Internet Use in Adulthood: Loneliness, Computer Anxiety and Education

Maona Matandaa1, Vickii B. Jenveya2 and James G. Phillipsa3 c1

a1 Monash University, Australia.

a2 Monash University, Australia.

a3 Monash University, Australia.

Abstract

With the recent exponential increase in Internet use, there are concerns about obstacles to gaining access to this potentially beneficial technology. To understand the psychological factors that might be offering barriers to Internet use, the present study considered age, attitudes towards computers, gender, education and social isolation as potential predictors of Internet usage. A sample of 158 adults completed questionnaires about computer anxiety, loneliness and Internet use.

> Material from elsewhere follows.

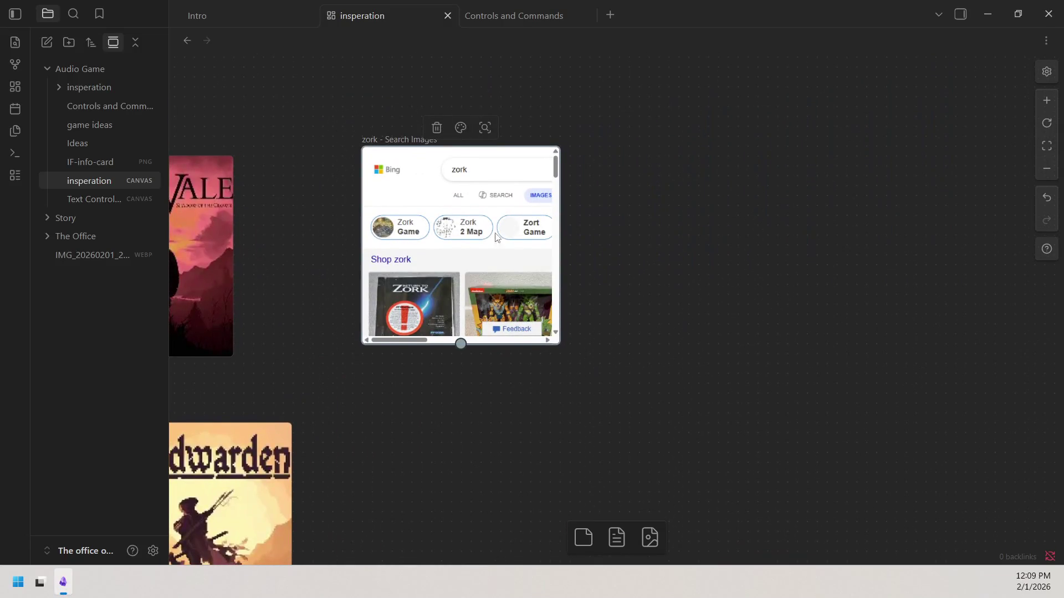
left_click(437, 127)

Time spent in activities associated with entertainment, communication, information searches and commerce, and overall time spent on the Internet were analysed using multiple regression. It was difficult to predict overall Internet use, but possible to predict specific categories of use. Better-educated participants were more likely to use the Internet for communication. Men, the young, and the lonely used the Internet more for entertainment. Those with lower computer anxiety used the Internet for information searches, and men were more likely than women to use the Internet for commercial purposes. It is suggested that computer anxiety and education may constrain the use of specific applications but Internet use otherwise follows pre-existing tendencies or interests.